Aim of the task
All lines holding the word "releases" are to be copied from the records beneath.

(Input for this task Opens)

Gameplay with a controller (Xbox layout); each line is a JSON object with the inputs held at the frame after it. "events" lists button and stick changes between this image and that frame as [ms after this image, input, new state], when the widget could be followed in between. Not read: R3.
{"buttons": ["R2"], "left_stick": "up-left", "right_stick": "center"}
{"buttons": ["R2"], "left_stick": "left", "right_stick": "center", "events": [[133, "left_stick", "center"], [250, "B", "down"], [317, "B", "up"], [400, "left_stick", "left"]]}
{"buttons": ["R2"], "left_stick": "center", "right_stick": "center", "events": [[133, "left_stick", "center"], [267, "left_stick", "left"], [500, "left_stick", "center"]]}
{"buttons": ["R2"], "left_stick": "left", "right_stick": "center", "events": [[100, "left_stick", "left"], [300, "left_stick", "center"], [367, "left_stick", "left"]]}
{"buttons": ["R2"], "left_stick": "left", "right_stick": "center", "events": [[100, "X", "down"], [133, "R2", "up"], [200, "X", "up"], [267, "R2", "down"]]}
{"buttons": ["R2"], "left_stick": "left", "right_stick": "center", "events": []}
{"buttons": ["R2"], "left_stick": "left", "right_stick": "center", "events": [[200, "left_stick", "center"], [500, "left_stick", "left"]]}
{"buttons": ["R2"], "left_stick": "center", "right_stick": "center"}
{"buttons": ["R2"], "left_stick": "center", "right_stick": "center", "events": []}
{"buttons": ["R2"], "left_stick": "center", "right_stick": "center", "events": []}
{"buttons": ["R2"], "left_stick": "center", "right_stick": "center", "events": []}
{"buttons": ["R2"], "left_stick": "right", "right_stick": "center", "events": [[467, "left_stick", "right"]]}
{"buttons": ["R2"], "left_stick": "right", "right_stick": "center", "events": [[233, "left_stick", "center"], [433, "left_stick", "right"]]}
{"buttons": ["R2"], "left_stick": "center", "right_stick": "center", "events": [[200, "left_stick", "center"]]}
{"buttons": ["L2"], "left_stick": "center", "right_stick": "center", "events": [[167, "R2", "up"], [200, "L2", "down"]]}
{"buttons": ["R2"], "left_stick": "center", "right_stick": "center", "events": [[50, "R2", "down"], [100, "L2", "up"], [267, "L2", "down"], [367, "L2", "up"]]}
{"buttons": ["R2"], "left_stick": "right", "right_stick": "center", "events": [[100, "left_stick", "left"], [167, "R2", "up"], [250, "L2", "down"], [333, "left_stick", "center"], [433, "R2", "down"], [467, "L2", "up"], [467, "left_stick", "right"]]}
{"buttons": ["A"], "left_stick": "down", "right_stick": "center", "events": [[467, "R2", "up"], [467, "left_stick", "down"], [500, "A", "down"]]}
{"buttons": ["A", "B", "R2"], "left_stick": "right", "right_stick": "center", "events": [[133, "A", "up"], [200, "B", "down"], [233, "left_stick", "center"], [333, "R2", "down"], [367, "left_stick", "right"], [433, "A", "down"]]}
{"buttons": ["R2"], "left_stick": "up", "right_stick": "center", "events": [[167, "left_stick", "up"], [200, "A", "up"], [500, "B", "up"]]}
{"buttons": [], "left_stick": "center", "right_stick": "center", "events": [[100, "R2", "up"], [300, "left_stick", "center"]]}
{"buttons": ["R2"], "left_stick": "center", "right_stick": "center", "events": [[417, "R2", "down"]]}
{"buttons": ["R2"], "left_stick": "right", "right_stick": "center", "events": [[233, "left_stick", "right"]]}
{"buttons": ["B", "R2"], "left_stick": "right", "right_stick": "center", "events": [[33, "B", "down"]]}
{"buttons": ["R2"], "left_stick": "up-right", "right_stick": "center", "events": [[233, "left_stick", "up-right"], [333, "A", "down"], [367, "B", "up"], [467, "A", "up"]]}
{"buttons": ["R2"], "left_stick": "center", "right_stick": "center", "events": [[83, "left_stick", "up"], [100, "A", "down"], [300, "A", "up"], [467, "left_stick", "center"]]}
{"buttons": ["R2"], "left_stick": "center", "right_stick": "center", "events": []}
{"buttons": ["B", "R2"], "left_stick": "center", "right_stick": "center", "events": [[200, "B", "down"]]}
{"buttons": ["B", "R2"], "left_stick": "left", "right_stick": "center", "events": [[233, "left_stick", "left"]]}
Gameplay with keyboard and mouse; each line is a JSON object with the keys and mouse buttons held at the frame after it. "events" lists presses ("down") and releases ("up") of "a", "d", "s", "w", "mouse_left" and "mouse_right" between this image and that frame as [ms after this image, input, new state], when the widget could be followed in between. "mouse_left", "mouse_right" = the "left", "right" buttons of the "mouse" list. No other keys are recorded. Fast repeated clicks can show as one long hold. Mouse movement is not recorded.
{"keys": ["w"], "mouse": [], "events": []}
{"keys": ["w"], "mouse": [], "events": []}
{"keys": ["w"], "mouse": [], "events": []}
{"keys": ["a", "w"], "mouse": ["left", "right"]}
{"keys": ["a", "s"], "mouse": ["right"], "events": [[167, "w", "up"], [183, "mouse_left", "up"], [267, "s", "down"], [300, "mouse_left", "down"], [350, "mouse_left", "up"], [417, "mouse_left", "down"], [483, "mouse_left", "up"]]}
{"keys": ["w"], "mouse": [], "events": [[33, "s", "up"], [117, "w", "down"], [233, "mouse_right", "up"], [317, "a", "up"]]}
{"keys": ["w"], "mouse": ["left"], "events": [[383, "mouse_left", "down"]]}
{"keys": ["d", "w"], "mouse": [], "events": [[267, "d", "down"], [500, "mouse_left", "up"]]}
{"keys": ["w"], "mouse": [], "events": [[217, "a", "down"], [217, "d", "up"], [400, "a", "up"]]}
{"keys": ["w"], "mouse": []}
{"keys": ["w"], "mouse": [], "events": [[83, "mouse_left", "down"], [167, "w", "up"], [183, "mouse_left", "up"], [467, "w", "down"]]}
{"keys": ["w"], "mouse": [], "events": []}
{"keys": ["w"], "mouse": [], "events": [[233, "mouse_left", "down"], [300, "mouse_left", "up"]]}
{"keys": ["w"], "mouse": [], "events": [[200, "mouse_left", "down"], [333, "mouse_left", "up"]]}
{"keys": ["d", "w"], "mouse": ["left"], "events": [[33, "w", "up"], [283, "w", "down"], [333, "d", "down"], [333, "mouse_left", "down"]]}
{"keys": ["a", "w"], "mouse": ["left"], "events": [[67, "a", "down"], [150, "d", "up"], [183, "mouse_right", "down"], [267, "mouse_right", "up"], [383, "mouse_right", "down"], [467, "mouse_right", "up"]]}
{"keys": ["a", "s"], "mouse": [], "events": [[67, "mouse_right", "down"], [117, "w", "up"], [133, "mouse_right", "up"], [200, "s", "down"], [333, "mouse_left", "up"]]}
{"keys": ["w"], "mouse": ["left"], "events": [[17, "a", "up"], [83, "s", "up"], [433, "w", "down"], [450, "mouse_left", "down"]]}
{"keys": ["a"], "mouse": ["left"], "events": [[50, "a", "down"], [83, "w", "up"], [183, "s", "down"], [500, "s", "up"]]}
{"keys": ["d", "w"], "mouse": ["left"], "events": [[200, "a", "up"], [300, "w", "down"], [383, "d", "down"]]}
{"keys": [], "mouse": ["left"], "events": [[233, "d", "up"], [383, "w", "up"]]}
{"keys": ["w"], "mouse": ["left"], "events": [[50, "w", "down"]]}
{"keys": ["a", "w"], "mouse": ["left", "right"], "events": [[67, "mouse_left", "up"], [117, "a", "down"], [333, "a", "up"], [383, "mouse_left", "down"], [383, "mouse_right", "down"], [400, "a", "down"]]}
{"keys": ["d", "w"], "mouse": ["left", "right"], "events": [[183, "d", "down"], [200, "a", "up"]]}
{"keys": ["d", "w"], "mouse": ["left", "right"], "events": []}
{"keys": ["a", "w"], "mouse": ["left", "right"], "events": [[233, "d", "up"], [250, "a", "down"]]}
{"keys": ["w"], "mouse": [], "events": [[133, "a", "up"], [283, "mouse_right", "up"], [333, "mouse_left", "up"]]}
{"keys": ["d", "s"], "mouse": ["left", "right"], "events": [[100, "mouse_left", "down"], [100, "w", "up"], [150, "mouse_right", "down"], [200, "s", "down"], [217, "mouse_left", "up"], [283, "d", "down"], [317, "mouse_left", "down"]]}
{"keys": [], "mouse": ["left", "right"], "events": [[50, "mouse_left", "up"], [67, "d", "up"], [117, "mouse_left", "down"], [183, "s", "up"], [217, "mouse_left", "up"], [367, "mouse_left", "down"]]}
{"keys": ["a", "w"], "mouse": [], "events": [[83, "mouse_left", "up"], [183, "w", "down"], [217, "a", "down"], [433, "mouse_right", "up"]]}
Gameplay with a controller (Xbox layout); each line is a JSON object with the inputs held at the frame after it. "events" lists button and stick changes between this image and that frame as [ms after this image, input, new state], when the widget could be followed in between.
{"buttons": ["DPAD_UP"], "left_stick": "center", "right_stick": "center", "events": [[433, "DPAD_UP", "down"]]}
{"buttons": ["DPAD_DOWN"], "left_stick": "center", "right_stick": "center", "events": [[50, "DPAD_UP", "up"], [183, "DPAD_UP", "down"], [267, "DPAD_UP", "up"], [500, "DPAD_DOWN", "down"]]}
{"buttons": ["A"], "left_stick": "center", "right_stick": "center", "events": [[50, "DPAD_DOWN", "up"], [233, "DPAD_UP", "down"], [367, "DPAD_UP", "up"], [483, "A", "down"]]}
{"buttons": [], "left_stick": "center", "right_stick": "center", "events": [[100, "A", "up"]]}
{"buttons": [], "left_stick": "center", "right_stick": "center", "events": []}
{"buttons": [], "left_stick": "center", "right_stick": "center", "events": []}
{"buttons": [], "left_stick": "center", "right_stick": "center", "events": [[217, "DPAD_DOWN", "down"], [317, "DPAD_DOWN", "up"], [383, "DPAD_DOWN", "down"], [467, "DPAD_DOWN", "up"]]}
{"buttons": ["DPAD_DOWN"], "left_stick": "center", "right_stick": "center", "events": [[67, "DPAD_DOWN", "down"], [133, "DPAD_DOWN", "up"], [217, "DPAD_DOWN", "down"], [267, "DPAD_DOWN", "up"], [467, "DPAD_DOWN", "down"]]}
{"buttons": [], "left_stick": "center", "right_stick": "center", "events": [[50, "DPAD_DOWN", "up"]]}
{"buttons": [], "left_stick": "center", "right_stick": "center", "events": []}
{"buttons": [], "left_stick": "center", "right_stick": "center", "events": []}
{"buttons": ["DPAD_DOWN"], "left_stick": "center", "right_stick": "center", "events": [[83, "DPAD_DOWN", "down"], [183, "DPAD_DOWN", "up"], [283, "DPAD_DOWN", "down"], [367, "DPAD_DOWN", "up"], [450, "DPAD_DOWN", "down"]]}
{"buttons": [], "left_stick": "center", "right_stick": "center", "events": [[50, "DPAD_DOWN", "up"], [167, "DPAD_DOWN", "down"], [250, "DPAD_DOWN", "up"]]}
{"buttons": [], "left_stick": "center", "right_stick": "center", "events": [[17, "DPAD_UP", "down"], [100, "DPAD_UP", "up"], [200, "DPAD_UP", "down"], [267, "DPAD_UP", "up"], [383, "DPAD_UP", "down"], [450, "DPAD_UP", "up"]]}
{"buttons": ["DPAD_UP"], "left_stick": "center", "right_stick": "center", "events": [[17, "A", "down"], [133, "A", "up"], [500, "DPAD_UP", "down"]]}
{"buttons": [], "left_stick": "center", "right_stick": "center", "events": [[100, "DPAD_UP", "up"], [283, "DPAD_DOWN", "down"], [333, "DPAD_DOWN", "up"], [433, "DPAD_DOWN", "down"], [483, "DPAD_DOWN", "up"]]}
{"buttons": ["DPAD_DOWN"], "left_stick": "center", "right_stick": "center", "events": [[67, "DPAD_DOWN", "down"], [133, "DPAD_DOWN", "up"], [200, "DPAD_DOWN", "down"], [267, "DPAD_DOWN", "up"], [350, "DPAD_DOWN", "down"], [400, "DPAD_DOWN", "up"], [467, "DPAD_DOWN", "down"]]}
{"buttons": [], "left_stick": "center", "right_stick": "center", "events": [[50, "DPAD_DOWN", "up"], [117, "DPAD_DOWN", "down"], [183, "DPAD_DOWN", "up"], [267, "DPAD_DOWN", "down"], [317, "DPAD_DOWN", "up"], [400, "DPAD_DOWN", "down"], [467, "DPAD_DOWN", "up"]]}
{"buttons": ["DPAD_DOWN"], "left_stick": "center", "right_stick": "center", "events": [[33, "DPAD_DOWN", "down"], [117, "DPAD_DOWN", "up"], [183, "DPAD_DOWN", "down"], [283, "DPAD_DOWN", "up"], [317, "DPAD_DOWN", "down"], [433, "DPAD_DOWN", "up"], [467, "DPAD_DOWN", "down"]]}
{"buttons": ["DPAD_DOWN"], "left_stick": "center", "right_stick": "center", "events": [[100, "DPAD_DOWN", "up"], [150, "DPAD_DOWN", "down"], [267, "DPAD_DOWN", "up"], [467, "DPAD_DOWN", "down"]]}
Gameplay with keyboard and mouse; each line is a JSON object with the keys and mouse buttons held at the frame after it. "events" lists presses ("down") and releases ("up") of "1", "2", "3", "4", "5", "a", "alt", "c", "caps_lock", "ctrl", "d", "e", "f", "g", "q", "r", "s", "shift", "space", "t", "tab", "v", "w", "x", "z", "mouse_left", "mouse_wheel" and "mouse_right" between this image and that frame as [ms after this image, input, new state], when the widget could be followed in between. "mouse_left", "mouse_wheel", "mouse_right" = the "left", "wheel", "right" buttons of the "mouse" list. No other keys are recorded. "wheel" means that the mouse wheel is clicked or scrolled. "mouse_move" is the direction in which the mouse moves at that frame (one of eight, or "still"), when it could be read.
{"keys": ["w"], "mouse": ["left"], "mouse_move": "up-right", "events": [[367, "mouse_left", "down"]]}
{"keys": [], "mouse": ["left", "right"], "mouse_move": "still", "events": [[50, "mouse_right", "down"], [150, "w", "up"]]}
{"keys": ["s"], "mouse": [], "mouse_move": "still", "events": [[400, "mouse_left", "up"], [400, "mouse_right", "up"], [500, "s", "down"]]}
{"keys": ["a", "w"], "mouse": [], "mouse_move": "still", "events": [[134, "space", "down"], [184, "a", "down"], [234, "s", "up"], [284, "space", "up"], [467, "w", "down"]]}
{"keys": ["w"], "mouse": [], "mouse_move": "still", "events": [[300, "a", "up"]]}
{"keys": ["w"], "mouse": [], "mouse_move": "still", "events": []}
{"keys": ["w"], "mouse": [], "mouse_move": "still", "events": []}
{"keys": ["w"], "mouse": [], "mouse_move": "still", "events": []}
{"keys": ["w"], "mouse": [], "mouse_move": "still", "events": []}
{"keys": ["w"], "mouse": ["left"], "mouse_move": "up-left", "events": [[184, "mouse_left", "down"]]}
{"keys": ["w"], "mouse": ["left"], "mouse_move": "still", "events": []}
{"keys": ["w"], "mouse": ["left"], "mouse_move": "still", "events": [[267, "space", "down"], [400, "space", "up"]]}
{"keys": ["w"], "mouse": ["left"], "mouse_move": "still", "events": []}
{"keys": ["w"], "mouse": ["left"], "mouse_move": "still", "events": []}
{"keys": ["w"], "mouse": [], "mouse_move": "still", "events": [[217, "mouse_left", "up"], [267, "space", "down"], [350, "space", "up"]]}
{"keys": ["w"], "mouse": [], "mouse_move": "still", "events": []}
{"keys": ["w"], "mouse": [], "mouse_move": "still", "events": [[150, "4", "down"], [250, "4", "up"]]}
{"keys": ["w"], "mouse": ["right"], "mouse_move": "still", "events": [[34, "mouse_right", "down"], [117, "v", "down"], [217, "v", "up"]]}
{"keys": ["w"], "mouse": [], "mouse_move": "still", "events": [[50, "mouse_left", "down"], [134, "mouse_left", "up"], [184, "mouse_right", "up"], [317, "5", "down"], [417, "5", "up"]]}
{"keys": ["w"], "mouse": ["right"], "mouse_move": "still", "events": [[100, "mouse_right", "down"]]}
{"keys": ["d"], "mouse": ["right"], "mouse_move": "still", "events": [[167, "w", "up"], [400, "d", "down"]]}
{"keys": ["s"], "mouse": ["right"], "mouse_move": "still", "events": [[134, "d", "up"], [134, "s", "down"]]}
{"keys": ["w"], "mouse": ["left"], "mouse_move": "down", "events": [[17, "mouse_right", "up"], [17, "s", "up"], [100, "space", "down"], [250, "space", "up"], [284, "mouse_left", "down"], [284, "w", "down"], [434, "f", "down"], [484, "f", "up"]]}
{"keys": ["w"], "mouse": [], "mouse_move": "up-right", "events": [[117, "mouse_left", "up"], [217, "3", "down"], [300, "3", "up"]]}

(Input for this task Closes)

Written response
Gameplay with keyboard and mouse; each line is a JSON object with the keys and mouse buttons held at the frame after it. "events" lists presses ("down") and releases ("up") of "a", "d", "s", "w", "mouse_left" and "mouse_right" between this image and that frame as [ms after this image, input, new state], when the widget could be followed in between. "mouse_left", "mouse_right" = the "left", "right" buttons of the "mouse" list. No other keys are recorded. Fast repeated clicks can show as one long hold. Mouse movement is not recorded.
Gameplay with keyboard and mouse; each line is a JSON object with the keys and mouse buttons held at the frame after it. "events" lists presses ("down") and releases ("up") of "1", "2", "3", "4", "5", "a", "alt", "c", "caps_lock", "ctrl", "d", "e", "f", "g", "q", "r", "s", "shift", "space", "t", "tab", "v", "w", "x", "z", "mouse_left", "mouse_wheel" and "mouse_right" between this image and that frame as [ms after this image, input, new state], when the widget could be followed in between. "mouse_left", "mouse_wheel", "mouse_right" = the "left", "wheel", "right" buttons of the "mouse" list. No other keys are recorded. "wheel" means that the mouse wheel is clicked or scrolled. "mouse_move" is the direction in which the mouse moves at that frame (one of eight, or "still"), when it could be read.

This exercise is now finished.